==== Provided records
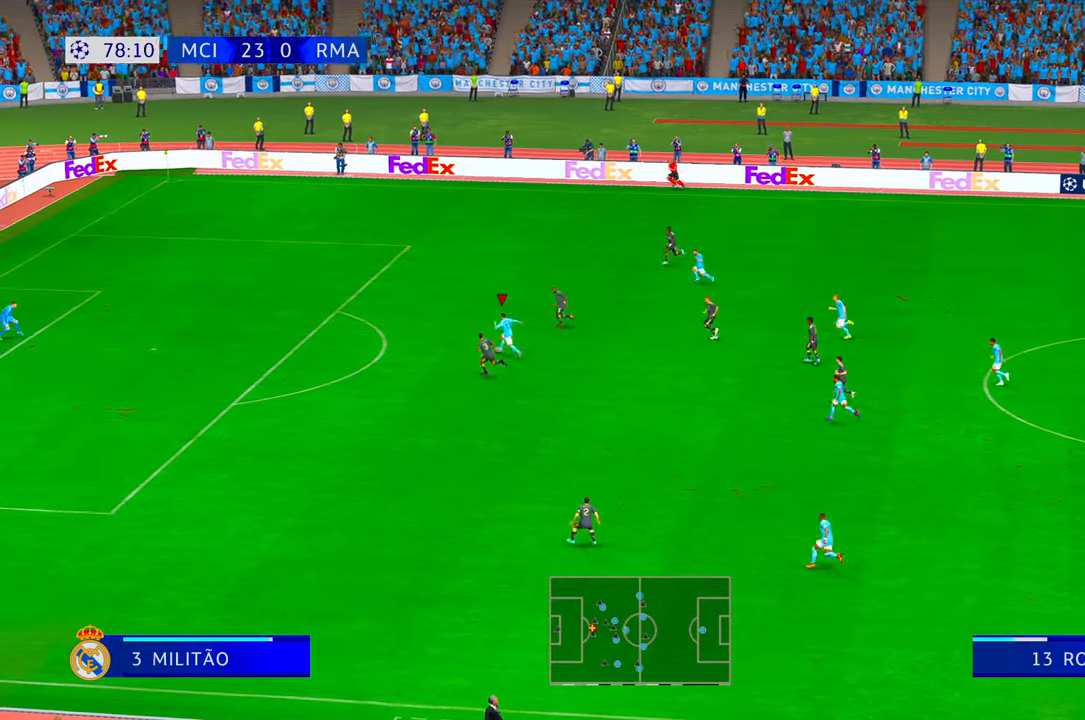
{"dt_ms": 500, "buttons": ["R2"], "left_stick": "left", "right_stick": "center"}
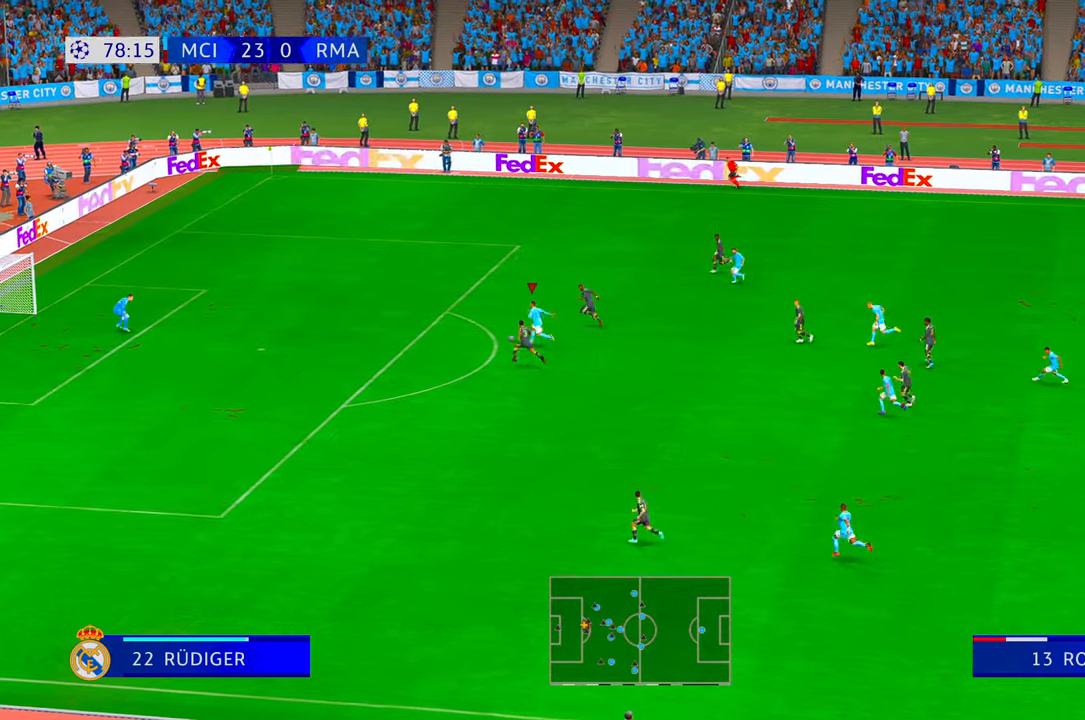
{"dt_ms": 500, "buttons": [], "left_stick": "down-left", "right_stick": "center"}
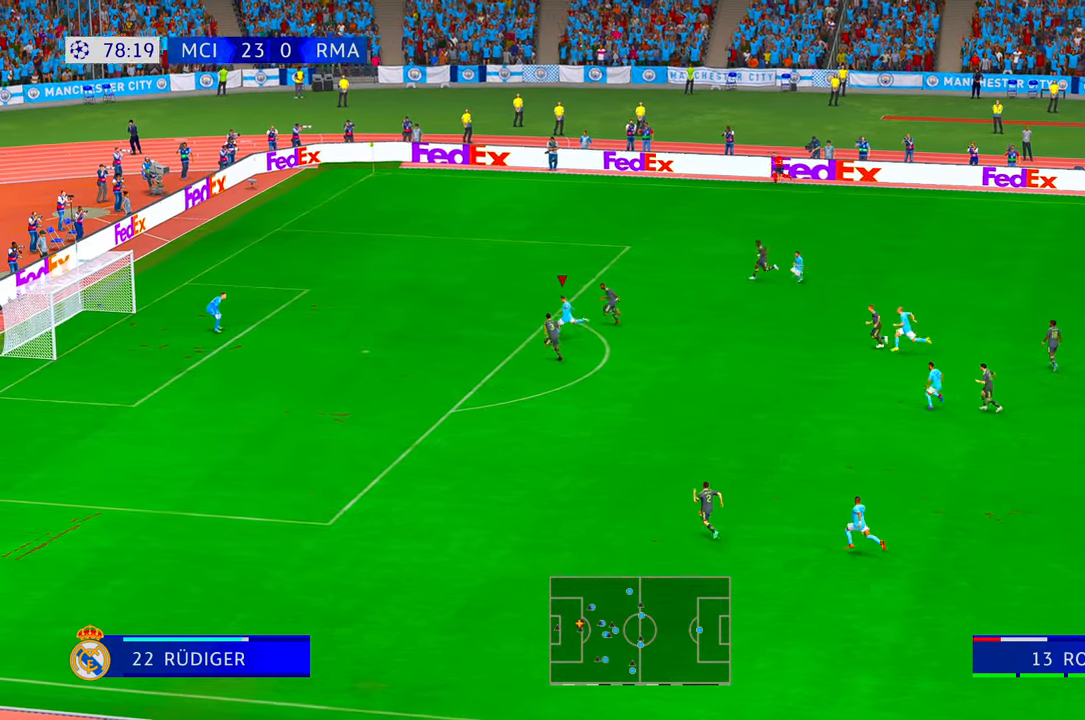
{"dt_ms": 500, "buttons": [], "left_stick": "down-left", "right_stick": "center", "events": [[100, "DPAD_UP", "down"], [150, "DPAD_UP", "up"]]}
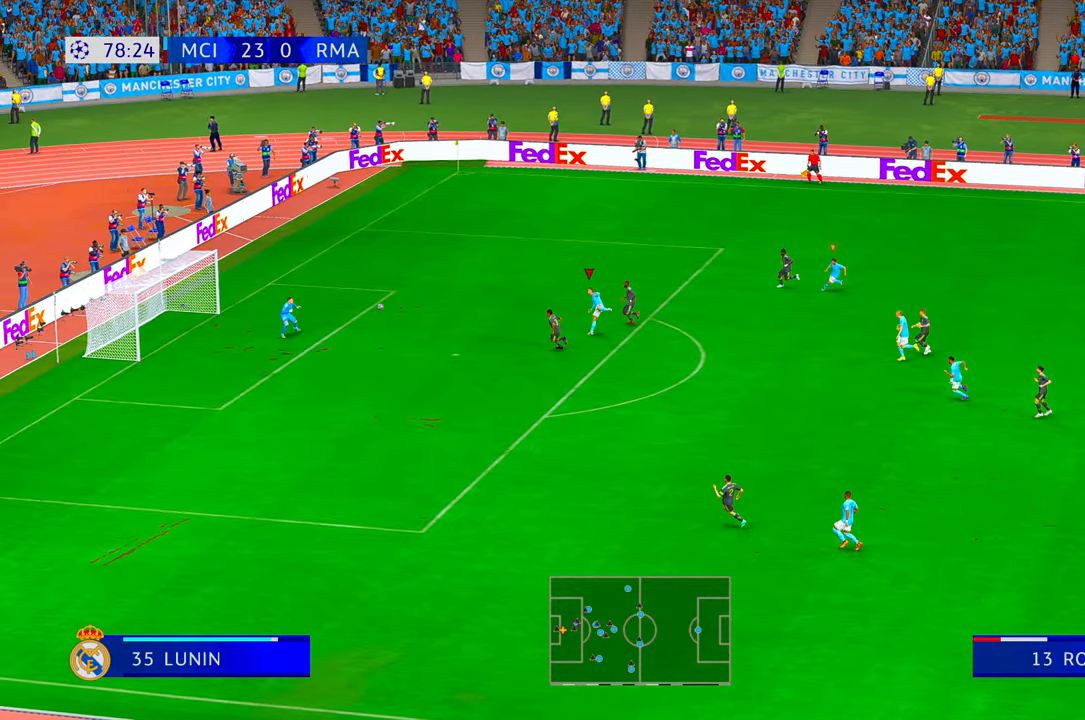
{"dt_ms": 500, "buttons": [], "left_stick": "up", "right_stick": "center"}
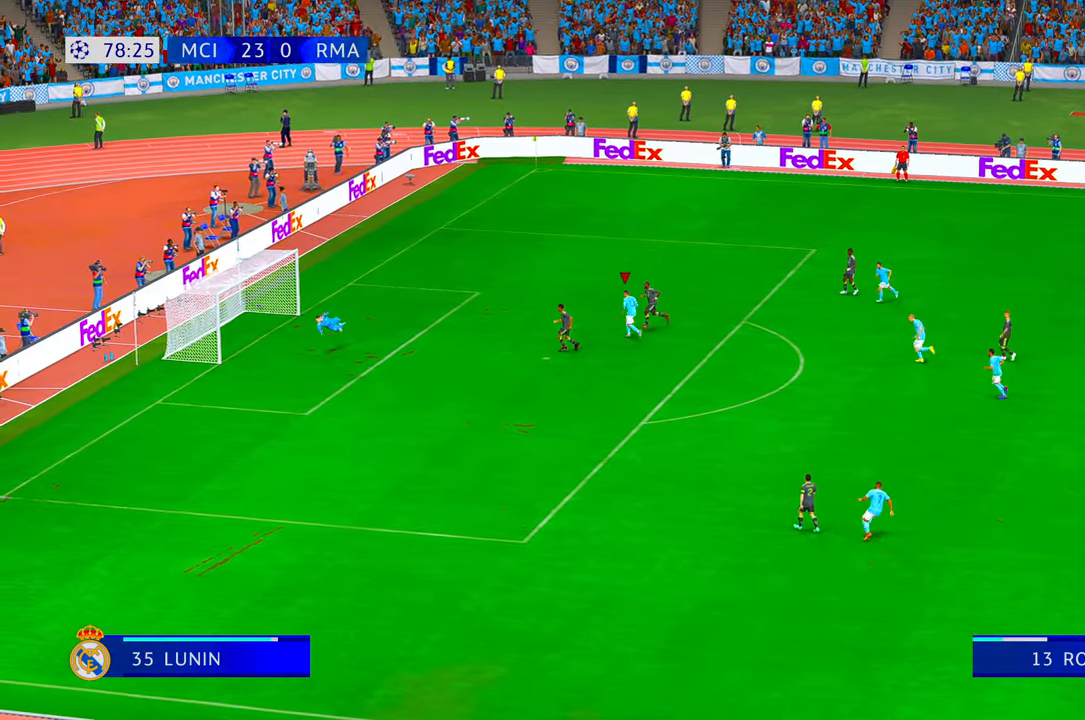
{"dt_ms": 500, "buttons": [], "left_stick": "up", "right_stick": "center", "events": []}
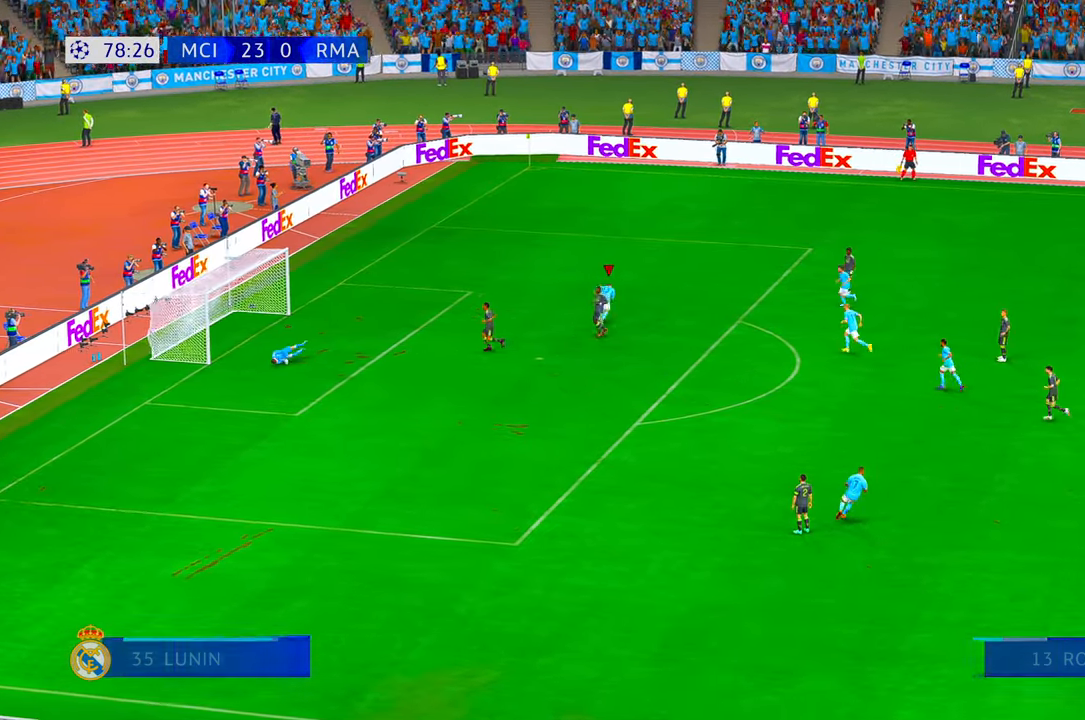
{"dt_ms": 500, "buttons": ["B"], "left_stick": "center", "right_stick": "center", "events": [[50, "left_stick", "up-right"], [267, "left_stick", "center"], [433, "B", "down"]]}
========
Read through the entries above, and wherever a line holds the string "down", copy it.

Output:
{"dt_ms": 500, "buttons": [], "left_stick": "down-left", "right_stick": "center"}
{"dt_ms": 500, "buttons": [], "left_stick": "down-left", "right_stick": "center", "events": [[100, "DPAD_UP", "down"], [150, "DPAD_UP", "up"]]}
{"dt_ms": 500, "buttons": ["B"], "left_stick": "center", "right_stick": "center", "events": [[50, "left_stick", "up-right"], [267, "left_stick", "center"], [433, "B", "down"]]}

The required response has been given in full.